1. Inspect your car often
Always read your car manual first. It may sound pretty obvious, but it is one thing many people fail to do. Performing your vehicle’s maintenance checklist is very simple. The manual contains information you need and when and how these inspections need to be carried out. They are just simple exercises to assess your vehicle’s various components and wouldn’t require a professional unless it is vital to do so. Doing this yourself will expose you to a few things you may not have known and significantly increase your knowledge of your car.
2. Check tyre pressure
Your tyre pressure determines the fuel consumption capacity of your vehicle. Low tyre pressure leads to increased fuel consumption and risk of accidents due to lengthier braking distance. Checking your tyre pressure must be carried out weekly. For modern cars with smart systems, you will be notified if your tyre requires attention. The air pressure in your tyres can change significantly depending on the temperature. During winter, cold temperatures can cause tyre pressures to drop by as much as five pounds-per-square-inch (PSI), leading to significant problems if not corrected.
3. Inspect the tread depth
Your tyre depth is very critical for its performance. Whether in cold, wet, or dry temperatures, you need your tyres to perform. Unlike F1 drivers who are privileged to lightning-fast tyre changes during sudden weather changes, your car tyres are built with broader contact patches to stand all weather conditions. Fortunately, current tyre manufacturers integrate tread wear bars into their compounds to reduce the difficulty in determining whether your tyre treads are deep enough to sustain exceptional ground contact even in wet conditions. You should get new tyres if your current tyres don’t have tread wear indicators.
4. Check your oil levels
Your car engine requires a regular supply of lubricants to run smoothly and reduce any risks of mechanical disintegration of its parts. The oil pressure monitors your oil levels to ensure it is within the engine’s lines and channels. If your car is low on oil, you risk damaging its engine. Excess oil can also cause damage. So be mindful of how much oil you pour into your car engine and ensure they are within the right marks on your vehicle’s dipstick. However, the beeping oil indicator lights do not always mean insufficient oil but could be a leaky circuit, defective pump, or a damaged bearing.
5. Cooling system
Every moving object generates heat, and the oil helps minimize the heat generated during friction to help prevent the engine from overheating. However, when your car is running at a much faster rate, it will require more than oil to dispose of the excess heat. This is where the cooling system comes into play. Maintaining your cooling system is a delicate process and requires professionally trained experts. Although there are several DIY tutorials, you should sit this one out for an expert to properly handle this.
6. The brake systems
This is an integral part of your car that needs regular checks. The brakes are responsible for slowing or stopping your vehicle from moving, duh! The brake pads and disc cause the friction between your tyres and the road cause the resistance required to perform its function. But every time this action is completed, your brake discs begin to wear, making it imperative to keep your eyes on it. For modern cars, the brake system can be complicated. However, you should check your dashboard for indications of a brake system requiring urgent attention. Keep your brake system components like rims, brake pads, and discs clean for better performance and replace them when necessary.
7. Check your seat belts
Statistics have proven that thousands of lives are saved each year by seat belts. Buckling up is so simple yet plays such a crucial role in preventing you from getting thrown out of your car during an accident. Wearing seat belts is compulsory in most countries. If an occupant in your vehicle fails to buckle up, the seat belt indicator on your dashboard will keep beeping. However, a faulty indicator will not perform this function, and the results can be lethal. You can visually inspect your fabrics, test the buckle, and check your car’s locking mechanism to ensure it’s in good shape.
8. Warning lights
The importance of your dashboard warning lights cannot be underestimated. Your car comes with several indicator lights depending on the model and manufacturer. While each brand comes with its own set of indicators, they are easily identifiable with the aid of your car’s manual. The colour of the light shows that a component needs attention but not necessarily an indication of trouble. Here is what each warning light means:
- Red is an indication of a problem and requires immediate attention.
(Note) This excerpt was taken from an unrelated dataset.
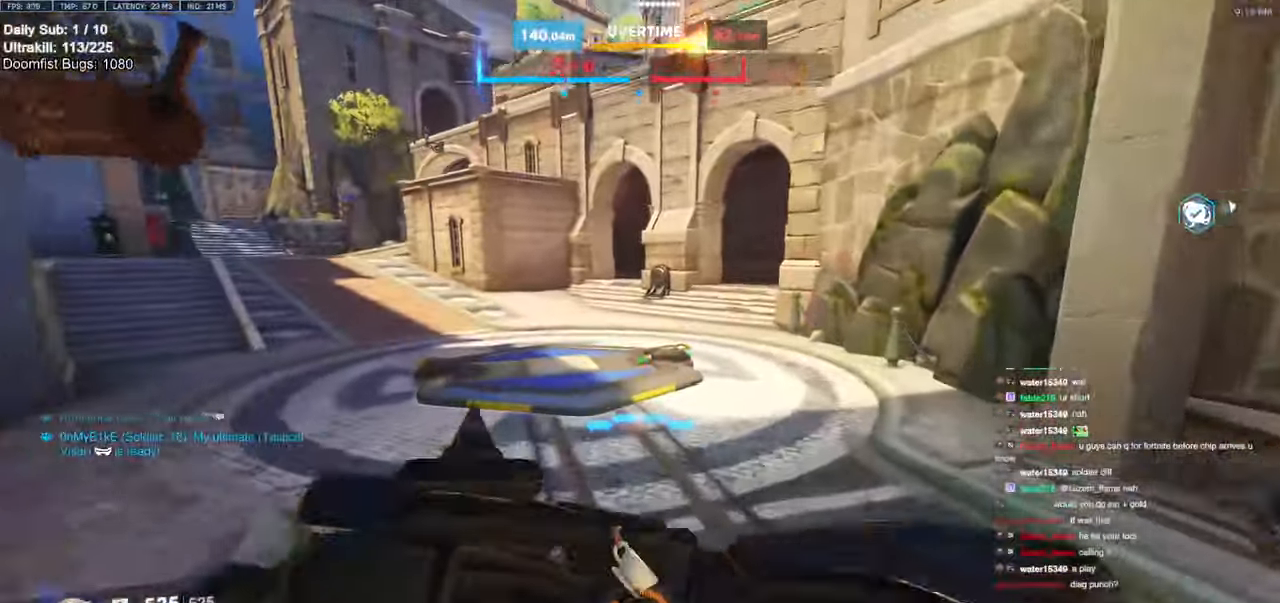
{"keys": ["w"], "mouse": [], "events": [[100, "shift", "up"], [384, "space", "down"], [467, "space", "up"]]}
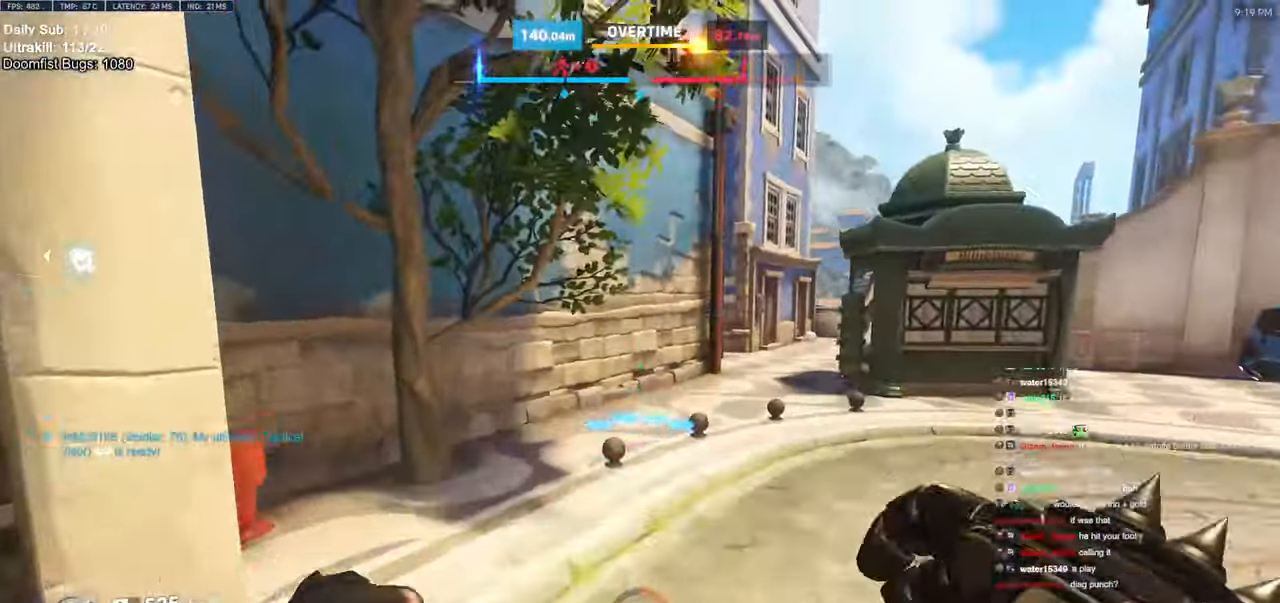
{"keys": ["a"], "mouse": [], "events": [[250, "a", "down"], [300, "melee", "down"], [350, "w", "up"], [434, "melee", "up"]]}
- Yellow/Orange means a component should be checked as soon as possible.
- Green is an indication of a fully functional part.
- Blue and white are reserved for high beam and recommendation, respectively.
Regularly servicing your car is essential, and there is so much you can do in between trips to maintain it. Regardless of your car brand or model, it could quickly turn into a burden without proper maintenance. However, with these recommended tips, your car is guaranteed an enhanced performance and safety of its occupants and other road users.